### BRIEF 1
Print the passage of the Calgary weather and kids' constipation page starting with "First off, kids" and going on through "hydration to compensate.".
### BRIEF 2
From the Calgary weather and kids' constipation page, list every forecast period in the weather section with its temperature and conditions.
### BRIEF 3
Write the next part of the Calgary weather and kids' constipation page, picking up after its last sentence.

### READING TEXT

7 Day June 15CALGARY WEATHER
TODAY: 13, Rain (5-10mm)
TONIGHT: 7, Chance Showers
THURSDAY: 10, Rain
>A ‘parade’ of Low Pressure systems will be the major influence over the next several days….wet, wet, wet…oh – and cool.  Sorry – “just the facts”.
-Meteorologist Andrew Schultz (( TWITTER: @SchultzWeather ))

Constipation and Kids

posted on June 14th, 2011 - Filed in Uncategorized - No comments »

poop

If you’re a parent, you know about poop. From diapers, to potty training, your child’s stool is front and centre. And most parents will have also dealt with this issue of constipation because most children will suffer from it, at least once. WHY?  I spoke with Gastroenterologist Dr. Decker Butzner at the Alberta Children’s Hospital about this very common problem.

First off, kids are a busy bunch. Who wants to stop playing to go to the toilet? They also don’t eat enough fibre. ”I don’t want to eat my vegetables mommy!” And they’re not drinking enough fluid. Notice how your 3 year old runs around constantly? She needs a lot of hydration to compensate.  

So what’s going on in the body? Dr. Butzner explains when a child is constipated, their colon will stretch and stretch and stretch. It’s like a muscle that becomes very out of shape, and in order to correct the problem, you need to start a new regimen. It’s a big lifestyle change that includes changes in diet and fluid intake.

### INFORMATION SUPPLIED
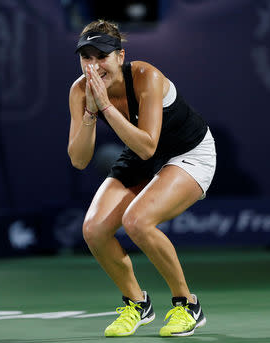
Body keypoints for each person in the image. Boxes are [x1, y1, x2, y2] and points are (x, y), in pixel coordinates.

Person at [68, 19, 216, 337]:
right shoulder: (80, 91)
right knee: (93, 230)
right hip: (139, 152)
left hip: (189, 152)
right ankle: (137, 303)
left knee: (137, 221)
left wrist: (105, 107)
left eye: (101, 56)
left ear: (119, 57)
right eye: (86, 57)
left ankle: (187, 304)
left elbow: (149, 147)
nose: (94, 65)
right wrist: (90, 113)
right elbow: (79, 160)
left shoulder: (146, 76)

### ANSWER SPACE 1
First off, kids are a busy bunch. Who wants to stop playing to go to the toilet? They also don’t eat enough fibre. ”I don’t want to eat my vegetables mommy!” And they’re not drinking enough fluid. Notice how your 3 year old runs around constantly? She needs a lot of hydration to compensate.

### ANSWER SPACE 2
- Today: 13, Rain (5-10mm)
- Tonight: 7, Chance Showers
- Thursday: 10, Rain

### ANSWER SPACE 3
poop2

Here is a basic guideline:

o provide at least 2 servings of fruit each day
o provide at least 3 servings of vegetables each day (2 servings for 2-4 year olds)
 increase whole-grain foods, such as bran flakes, bran muffins, graham crackers, oatmeal, brown rice, and whole wheat bread. Offer your child whole wheat bread instead of white bread.
 choose breads and cereals that have at least 3 grams of fibre per serving. This information can be found on the Nutrition Facts panel on packaged foods
 High Source of Fibre = at least 4 grams of fibre per serving.
 Very High Source of Fibre = at least 6 grams of fibre per serving.
Age + 5 = #grams of fibre each day can be used as a guideline to start increasing your child’s fibre intake. A 5 year old, for example, should have at least 10 grams of fibre each day.
 Make sure your child is drinking enough fluids. When the weather gets hot or when your child is getting more exercise, make sure he or she is drinking more fluid.
 Water is a great drink for kids, limit juice to ½ cup a day.
 Fluid requirements are based on weight
Weight Fluid/day
10 kg (22 pounds) – 1000ml (4 cups)
15 kg (33 pounds) – 1250 mL (5 cups)
20 kg (44 pounds) – 1500 mL (6 cups)
25 – 35 kg (55 – 77 pounds) – 1750 mL (7 cups)
> 35 kg (>77 pounds) – >2000 mL (= > 8 cups)

Making these changes to diet and fluid intake are a big commitment. You’ll need to stick to the regimen everyday for 4-6 months. That’s the time it will take for that colon to return to a proper size.  The best thing you can do as a parent is set a good example. Eat lots of fibre and drink lots of fluids too.

Dr. Butzner and his team have set up a teaching program that outlines how to adopt these lifestyle changes. Parents attend a two-hour seminar to learn about these new fibre and fluid intake levels. And then there’s a hotline for parents to call if they have questions after the lecture. The class is offered 4 times a year. You must have a referral from a family doctor to attend.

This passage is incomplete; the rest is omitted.